El grueso cristal de la -increíblemente gigante- pecera, era invisible. Los ojos de la criatura sin nombre me miraban, aparentemente inertes. Sus pupilas cortaban el agua y atravesaban el vidrio para ocupar las mías con violencia. Su cuerpo era enorme, parecido al de un renacuajo mutante, y ocupaba la pecera de manera casi íntegra. Sus grandes globos oculares conformaban la mayor parte de su cuerpo, dejando en un segundo plano las escamas anaranjadas que cubrían el resto. Resultaba desagradable mirar a la criatura y, sin embargo, no podía dejar de hacerlo. Parecía áspera y dolida, como si tuviera alma. Sus escamas eran como costras, heridas sin cicatrizar, no sé, como barro. Su ‘cola’, por llamar de algún modo a ese pequeño trozo de su ser que colgaba del resto de su cuerpo, le servía de timón, aunque dudo que esa especie de globo de ojos gigantes llegara muy lejos en mar abierto. Era un animal grotesco: algo amorfo, un error.

Yo, perdido, ahogándome con ese bicho en lo más profundo de mis pensamientos, no me había dado cuenta de que el doctor seguía hablando. Andaba de un lado para otro, con la mirada fija en el suelo, soltando explicaciones sobre la monstruosidad que teníamos delante. La bata blanca ondeaba tras de él, intentando seguirle el ritmo, y yo no entendía ni una de las palabras que soltaba -todas demasiado técnicas, demasiado aburridas-. El bicho y yo nos miramos durante otro rato, hasta que el doctor dejó de hablar. Se acercó a mí, con sus pelos de científico loco, se quitó las gafas para poder dispararme con la mirada y me dijo: ‘¿Quieres ver la siguiente fase?’. Asentí, asustado, intrigado y entresudado.
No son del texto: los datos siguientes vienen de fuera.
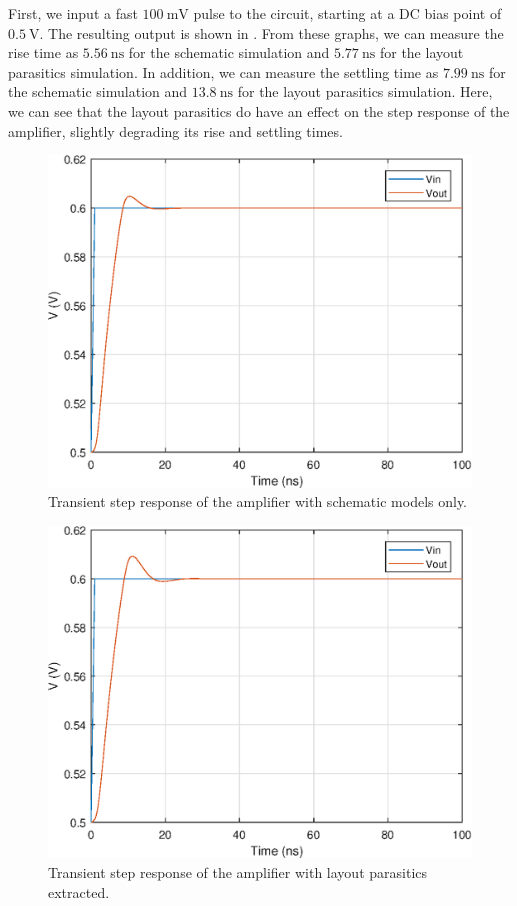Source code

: \documentclass[journal,hidelinks]{IEEEtran}
\begin{document}
First, we input a fast $\SI{100}{\milli\volt}$ pulse to the circuit, starting at a DC bias point of $\SI{0.5}{\volt}$. The resulting output is shown in . From these graphs, we can measure the rise time as $\SI{5.56}{\nano\second}$ for the schematic simulation and $\SI{5.77}{\nano\second}$ for the layout parasitics simulation. In addition, we can measure the settling time as $\SI{7.99}{\nano\second}$ for the schematic simulation and $\SI{13.8}{\nano\second}$ for the layout parasitics simulation. Here, we can see that the layout parasitics do have an effect on the step response of the amplifier, slightly degrading its rise and settling times.

\begin{figure}[!htb]
  \centering
  \includegraphics[width=\columnwidth]{figures/schematic/tran_step.eps}
  \caption{Transient step response of the amplifier with schematic models only.}
  \label{fig:sch_tran_step}
\end{figure}

\begin{figure}[!htb]
  \centering
  \includegraphics[width=\columnwidth]{figures/layout/tran_step.eps}
  \caption{Transient step response of the amplifier with layout parasitics extracted.}
  \label{fig:lay_tran_step}
\end{figure}
\end{document}
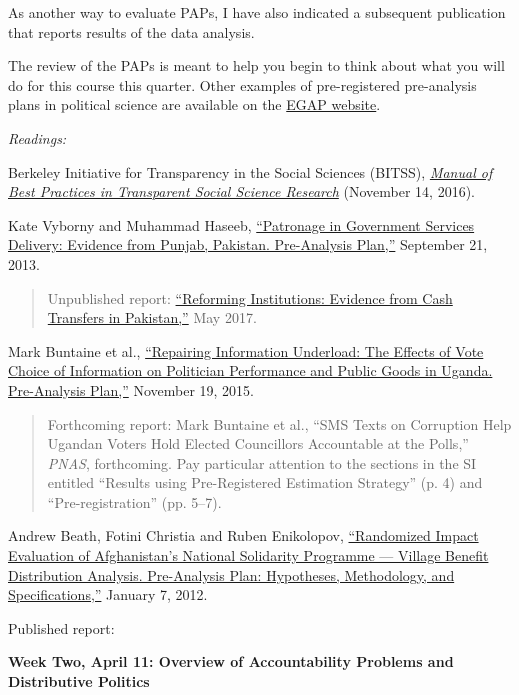 \documentclass[11pt]{article}
\begin{document}
As another way to evaluate PAPs, I have also indicated a subsequent publication that reports results of the data analysis.

The review of the PAPs is meant to help you begin to think about what you will do for this course this quarter. 
Other examples of pre-registered pre-analysis plans in political science are available  
on the \href{http://egap.org/content/registration}{EGAP website}.


\textit{Readings:}


Berkeley Initiative for Transparency in the Social Sciences (BITSS),
\href{http://www.bitss.org/education/manual-of-best-practices/}{\emph{Manual of Best Practices in Transparent Social Science Research}} (November 14, 2016). 

Kate Vyborny and Muhammad Haseeb, \href{http://egap.org/registration/632}{``Patronage in Government Services Delivery: Evidence from Punjab, Pakistan. Pre-Analysis Plan,''} September 21, 2013.

\begin{quote}
Unpublished report: \href{https://docs.google.com/viewer?a=v&pid=sites&srcid=ZGVmYXVsdGRvbWFpbnxrdnlib3JueXxneDo1ZjRiMmYyNDgxMmJlMzQ4}{``Reforming Institutions: Evidence from Cash Transfers in Pakistan,''} May 2017.
\end{quote}

Mark Buntaine et al., \href{http://egap.org/registration/1615}{``Repairing Information Underload: The Effects of Vote Choice of Information on Politician Performance and Public Goods in Uganda. Pre-Analysis Plan,''} November 19, 2015.

\begin{quote}
Forthcoming report: Mark Buntaine et al., ``SMS Texts on Corruption Help Ugandan Voters Hold Elected Councillors Accountable at the Polls,'' \textit{PNAS}, forthcoming. Pay particular attention to the sections in the SI entitled ``Results using Pre-Registered Estimation Strategy'' (p. 4) and ``Pre-registration'' (pp. 5--7). 
\end{quote}

Andrew Beath, Fotini Christia and Ruben Enikolopov, \href{http://egap.org/registration/603}{``Randomized Impact Evaluation of Afghanistan's National Solidarity Programme --- Village Benefit Distribution Analysis. Pre-Analysis Plan: Hypotheses, Methodology, and Specifications,''} January 7, 2012.

Published report: 

\textbf{Week Two, April 11: Overview of Accountability Problems and Distributive Politics}
\end{document}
Le cogí de la bata y le seguí, sin dejar de mirar a la criatura que dejábamos atrás.

Entramos a una sala blanquecina. Camillas de metal, utensilios de científico loco, paredes blancas… ‘Un hospital’, pensé. No andaba mal encaminado. Sobre una de las frías -e incómodas- camillas, había un enorme bulto tapado con una sábana blanca que rozaba el suelo. El doctor me hizo un ademán con el dedo para que me acercara y yo, con los ojos como platos, me puse justo detrás de él. Apreté fuerte la tela de su bata, cerrando los puños, mientras él levantaba la sábana de la camilla, dejando ver lo que había debajo.

Estaba ahí. Era el enorme bicho que habíamos dejado en la otra habitación. Estaba muerto. El color naranja de las escamas era menos anaranjado en este espécimen. Y los ojos ya no parecían tan enormes.  De la cola surgía un curioso cable que ataba al monstruo con un pequeño feto humano, también muerto, y uno de los ojos estaba colocado de manera extraña. De todo el discurso sobre el monstruo que estaba soltando el doctor, conseguí comprender que el ojo había sido extraído para poder realizar la autopsia, ya que sus órganos, que debían de ser diminutos, se encontraban detrás de las cuencas oculares. Me pareció escuchar que este bicho no tiene sangre, que su cuerpo funciona de manera distinta al nuestro. No sé si se refería al ‘nuestro’ como humanos o al ‘nuestro’ como habitantes de la Tierra, pero no quise preguntar porque me daba miedo la respuesta.